I wasn't sure where to post this, feel free to move it, admins, if it's in the wrong spot.

So, How many of you actually look at an artist's scrap gallery?


----------



## crabby_the_frog (Jun 24, 2007)

Other, as I fall into two of the above catagories:

I post scraps for work in progress, and sometimes check other peopls scraps.


----------



## Kitfox (Jun 24, 2007)

lol don't look at nor do i post scraps


----------



## Ziba the lioness (Jun 24, 2007)

I view my friends scraps every now and then and I use it myself for wip works and doodles


----------



## net-cat (Jun 24, 2007)

I look at scraps. I've found some great stuff in scraps.

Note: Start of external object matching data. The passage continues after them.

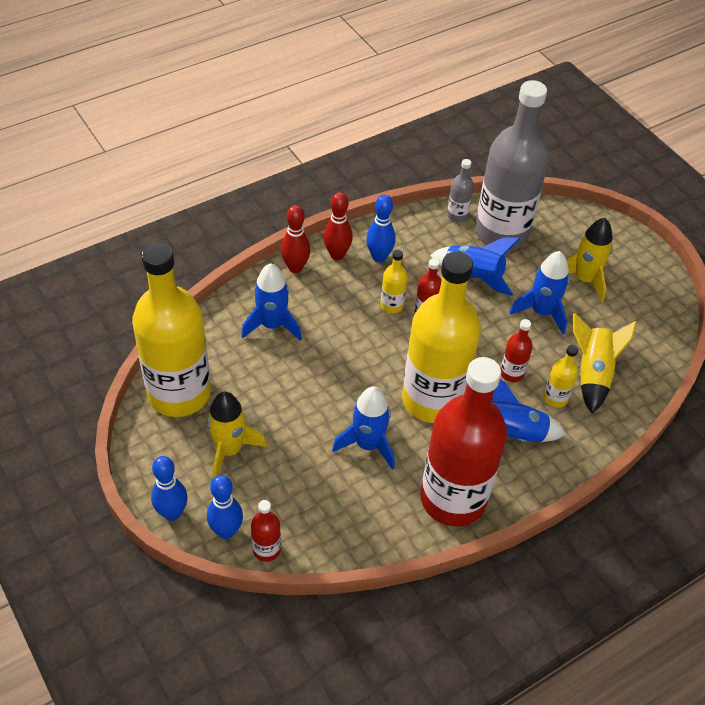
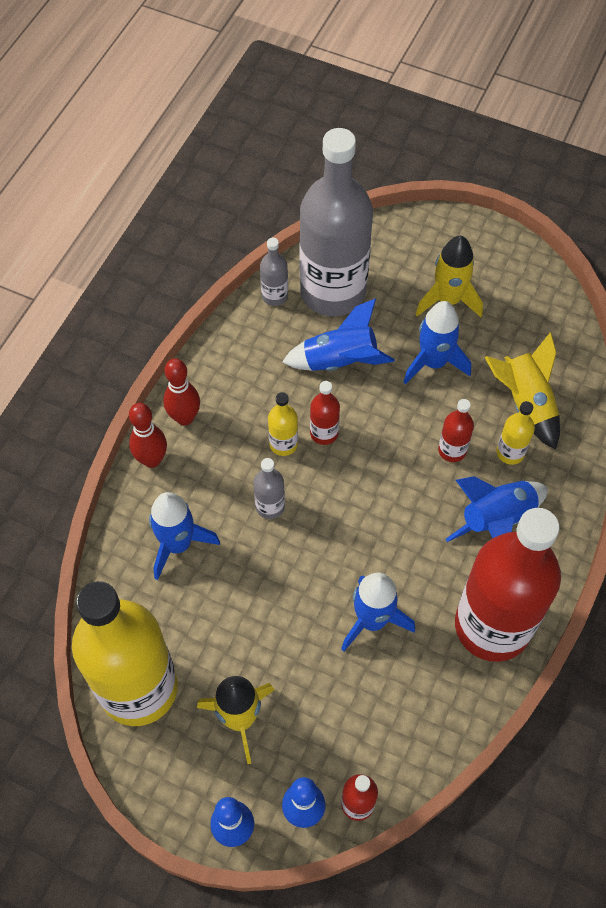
camera: 30 degrees left, 10 degrees up
blue bowling pin [366,195,396,262] -> none
yellow bottle [402,251,481,423] -> none
none -> grey bottle [253,458,285,519]

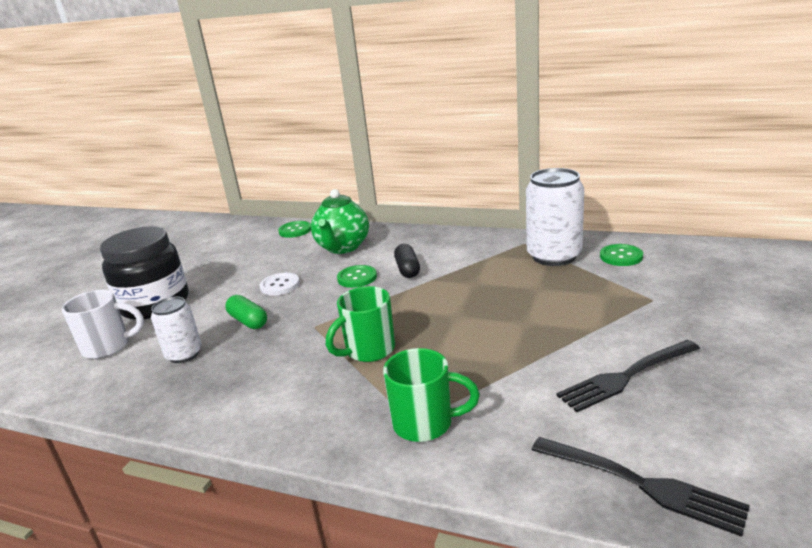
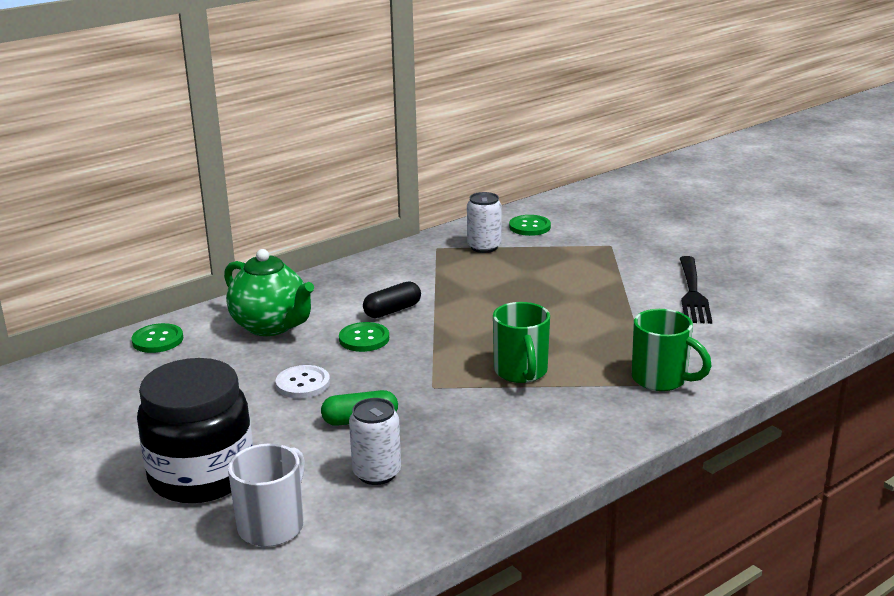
camera: 60 degrees left, 0 degrees up
green mug [383,348,480,442] -> green mug turned 90 degrees clockwise [632,309,712,391]
black capsule [394,244,420,278] -> black capsule turned 60 degrees counterclockwise [363,281,421,318]
white can [526,168,584,266] -> white can [467,192,502,253], size x0.59
black fork [532,437,750,537] -> none

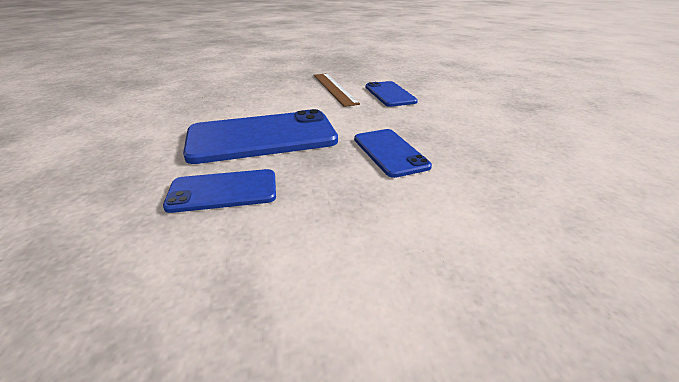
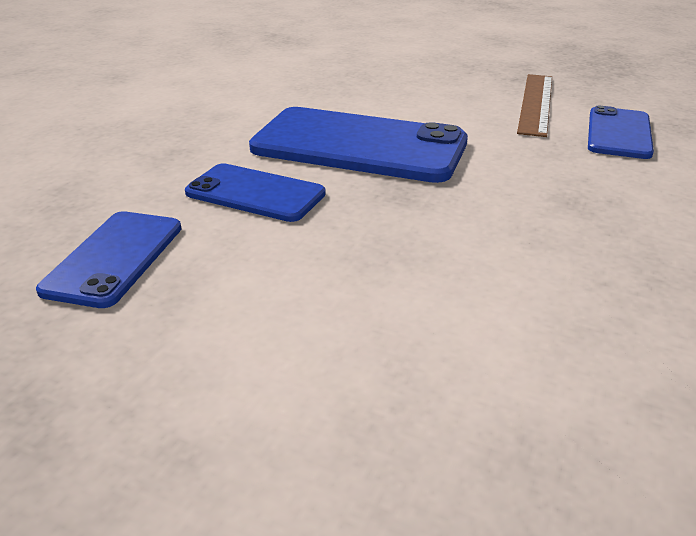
camera: 35 degrees right, 0 degrees up
blue phone [354,129,432,178] -> blue phone moved to [36,211,182,308]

I also post stuff in scraps. Stuff like this:


----------



## Dragoneer (Jun 24, 2007)

Down the line, we want to have the gallery folders show how many items are into. Sort of a...

Gallery: 94
Scraps: 12
Photos: 3

It'll help show what artists have what.


----------



## Ziba the lioness (Jun 24, 2007)

Preyfar said:
			
		

> Down the line, we want to have the gallery folders show how many items are into. Sort of a...
> 
> Gallery: 94
> Scraps: 12
> ...




Sounds like a good idea


----------



## Faeliin Mtaali (Jun 24, 2007)

I have never heard of "Scraps"...


----------



## Aden (Jun 24, 2007)

I actually post most of my WIPs in my main gallery until the piece is done, then I move the WIPs to scraps.

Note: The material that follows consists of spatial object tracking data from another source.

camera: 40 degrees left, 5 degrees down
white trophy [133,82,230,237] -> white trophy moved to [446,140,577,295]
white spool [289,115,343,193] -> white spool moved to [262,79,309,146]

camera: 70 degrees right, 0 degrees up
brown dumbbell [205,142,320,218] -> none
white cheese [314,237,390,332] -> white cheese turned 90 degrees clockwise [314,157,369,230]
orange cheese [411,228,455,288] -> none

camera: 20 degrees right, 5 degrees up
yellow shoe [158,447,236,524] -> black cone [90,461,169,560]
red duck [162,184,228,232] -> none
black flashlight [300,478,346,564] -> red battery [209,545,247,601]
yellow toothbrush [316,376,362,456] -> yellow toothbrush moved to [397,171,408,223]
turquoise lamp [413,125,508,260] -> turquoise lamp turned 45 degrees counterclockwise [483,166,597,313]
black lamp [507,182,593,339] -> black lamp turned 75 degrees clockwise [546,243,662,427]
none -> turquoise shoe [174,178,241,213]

Sometimes I upload things right to scraps if it's just something I want a friend to hear real quick.


----------



## HaTcH (Jun 24, 2007)

Don't post scraps / look at scraps, not to mention, I forget they're there


----------



## izartist (Jun 24, 2007)

I always look at scraps, sometimes I find some unfinished gems there.  And I post scraps for stuff I"m proud of that never ever got finished and/or will probably never ever get finished.


----------



## dave hyena (Jun 24, 2007)

Faeliin Mtaali said:
			
		

> I have never heard of "Scraps"...



Everyone on FA has a scraps section e.g:

http://www.furaffinity.net/scraps/fender/

When you upload an image normally, it appears in the browse window and people looking at your userpage may be able to see it listed under "latest submissions", It will appear to people who are watching you.

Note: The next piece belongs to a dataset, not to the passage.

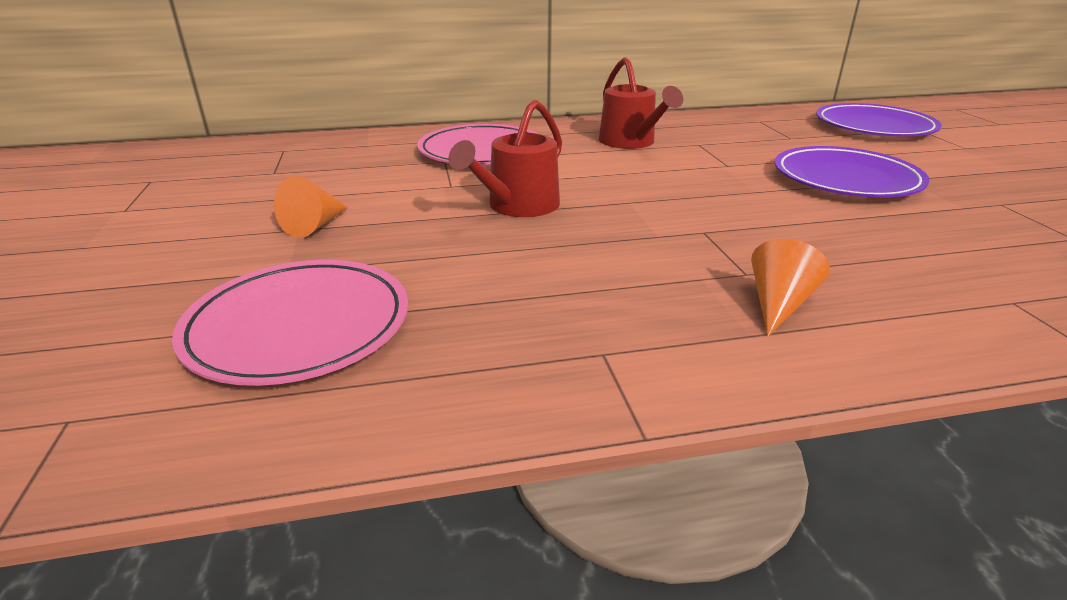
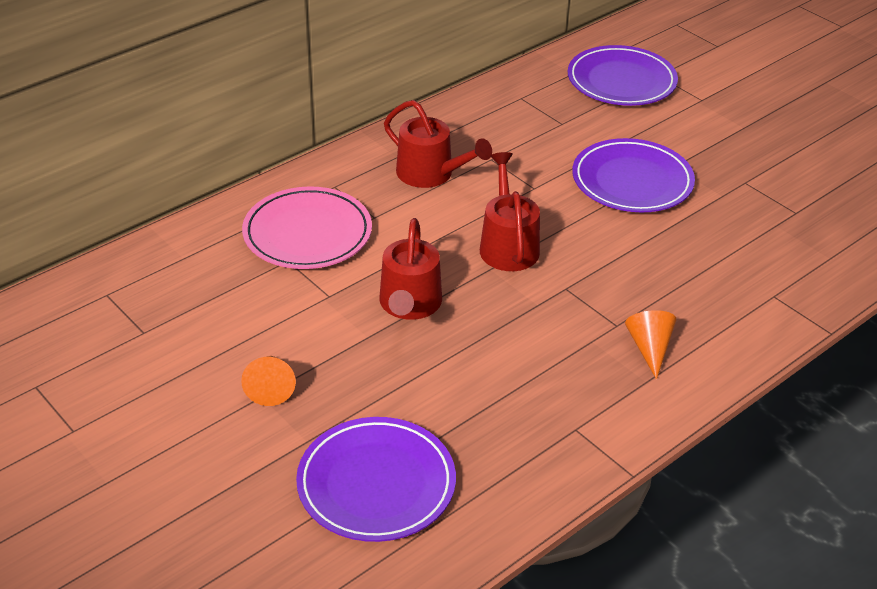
camera: 30 degrees left, 10 degrees up
pink plate [172,260,408,386] -> purple plate [296,417,456,542]
none -> red watering can [480,152,540,271]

When you upload something to scraps (or edit an existing image to send it to scraps) it doesn't appear in the normal browse section (Though you can specifically select "scraps" from the drop down category list), nor in "latest submissions". It will also appear to people who are watching you. Most people use it for sketches, WIP's and scraps indeed.


----------



## Randy (Jun 24, 2007)

Sometimes i do, sometyimes i dont just depends on my mood at the time


----------



## MacroKaiju (Jun 24, 2007)

I looks around every so often. usually when bored and I realize scraps exist. other times when I'm stuck on my own piece


----------